*PROBLEM STATEMENT*
Set down all of the data that follows word for word, without the images.

*INPUT DATA*
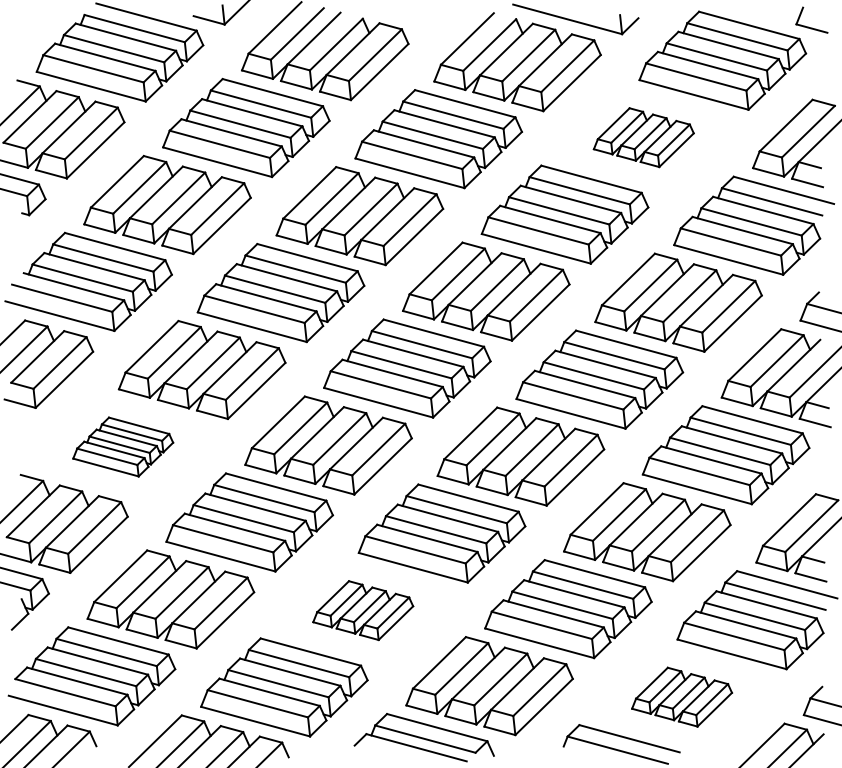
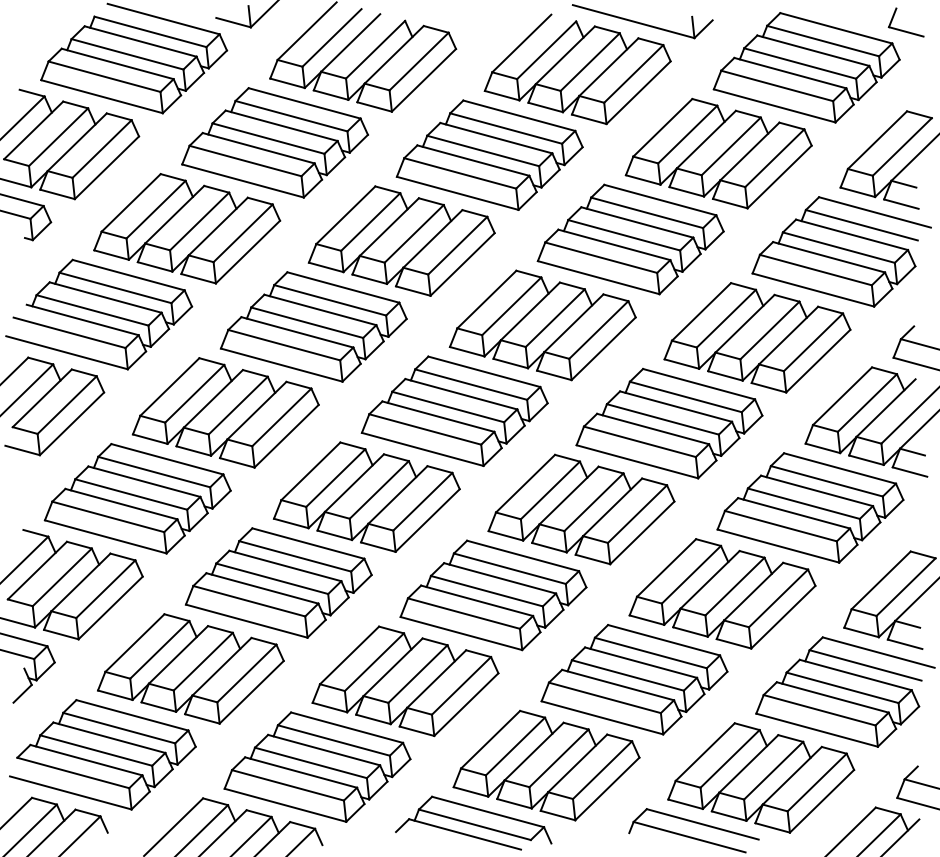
part: (643, 137) -> (718, 153), size x1.67
part: (123, 446) -> (137, 498), size x1.67
part: (363, 610) -> (405, 681), size x1.67
part: (682, 696) -> (761, 777), size x1.67

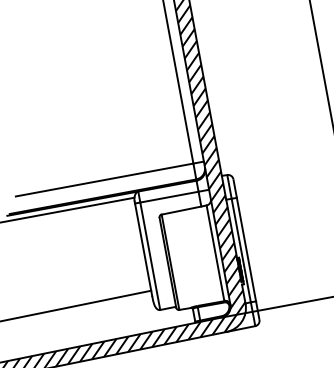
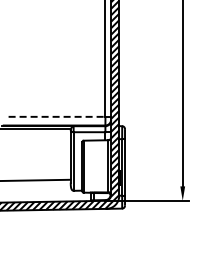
line: (105, 179) -> (57, 116), solid -> dashed

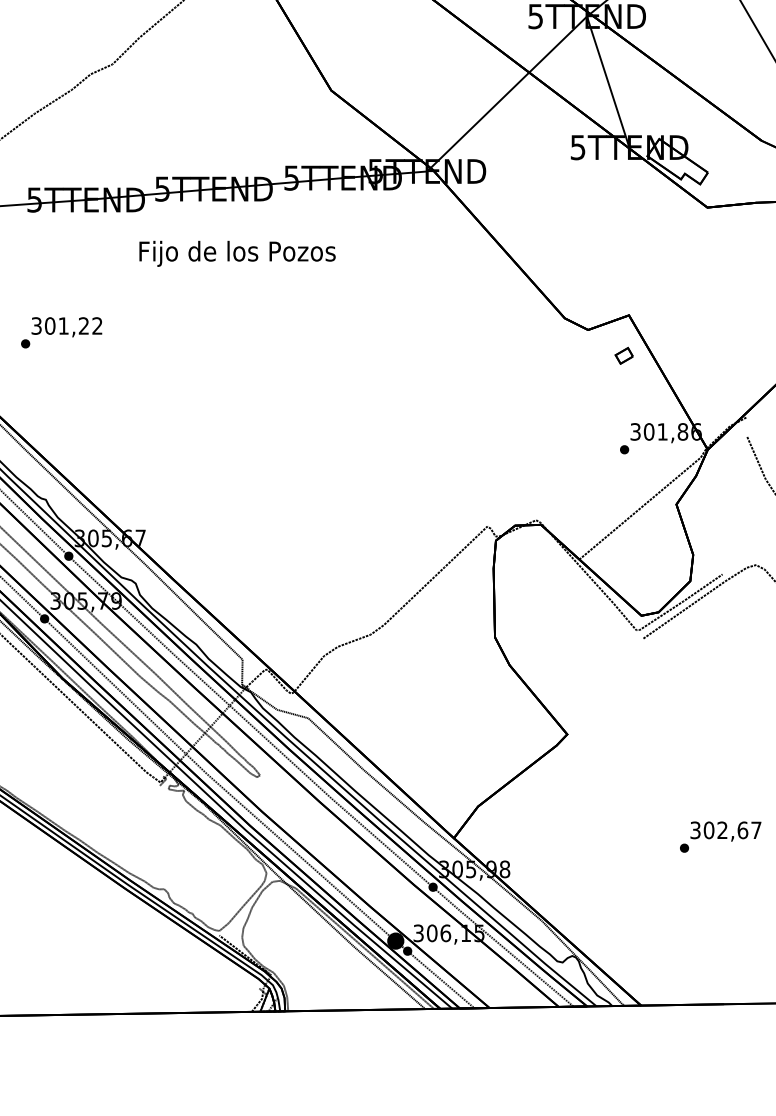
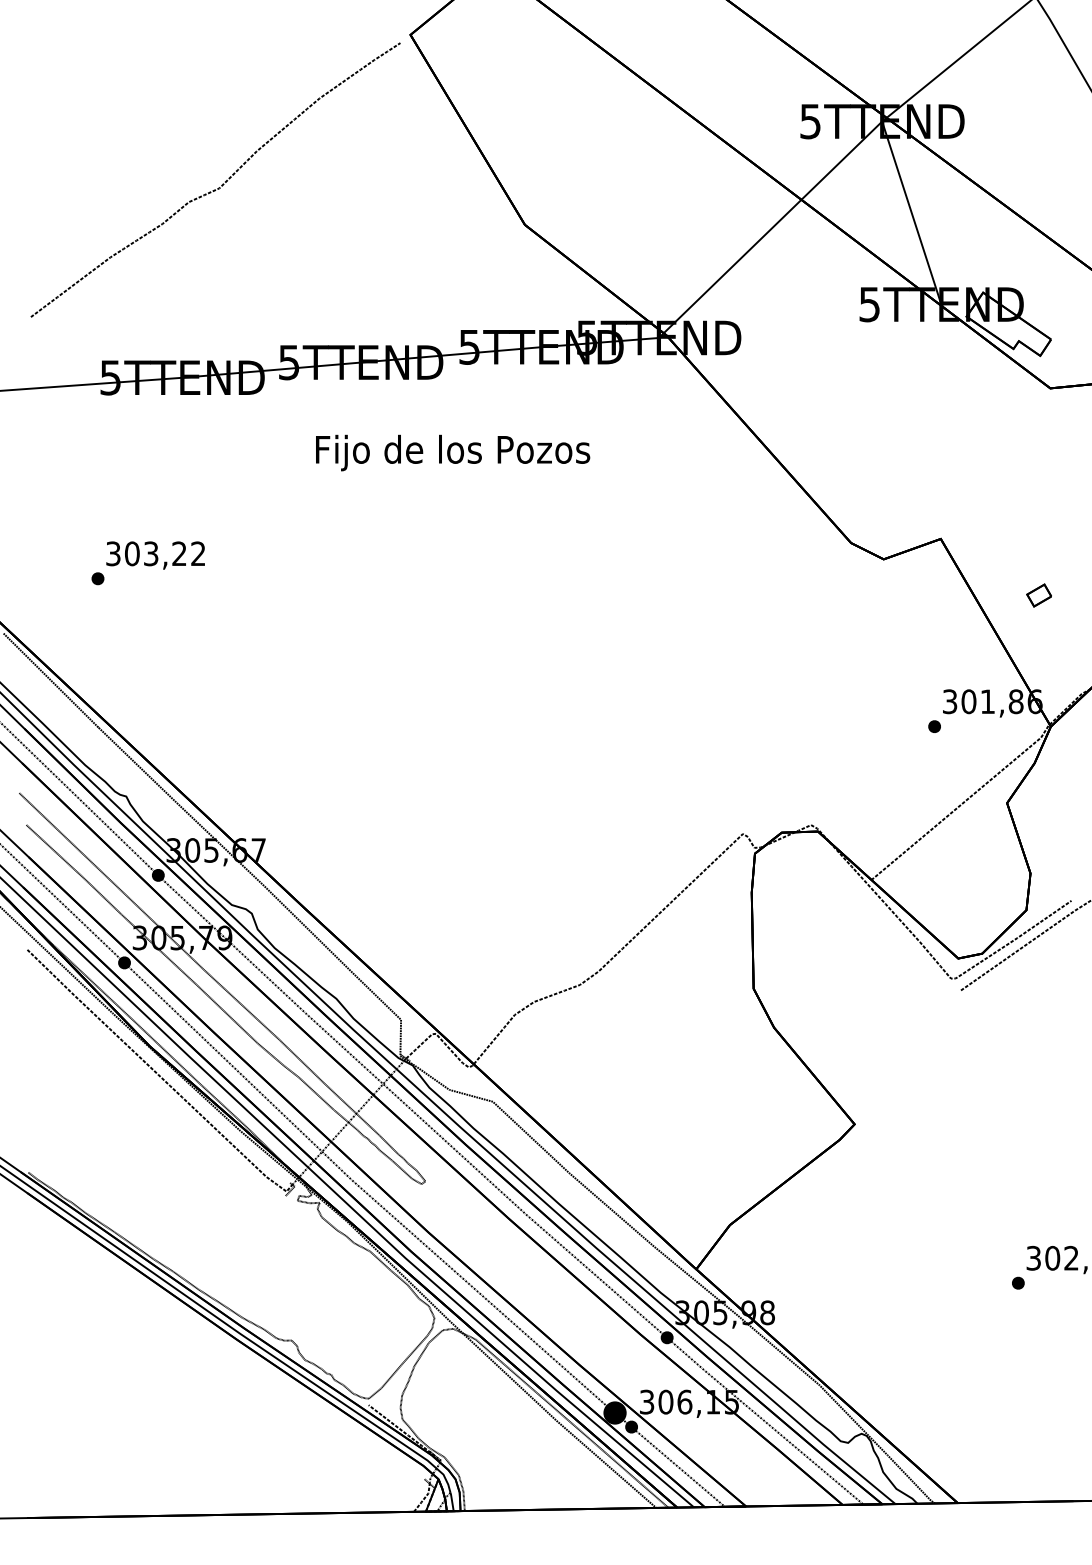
text: (237, 253) -> (453, 452), moved
text: (63, 325) -> (151, 553), 301,22 -> 303,22
part: (623, 355) -> (1038, 595), moved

*ANSWER BOX*
part: (643, 137) -> (718, 153), size x1.67
part: (123, 446) -> (137, 498), size x1.67
part: (363, 610) -> (405, 681), size x1.67
part: (682, 696) -> (761, 777), size x1.67

line: (105, 179) -> (57, 116), solid -> dashed

text: (237, 253) -> (453, 452), moved
text: (63, 325) -> (151, 553), 301,22 -> 303,22
part: (623, 355) -> (1038, 595), moved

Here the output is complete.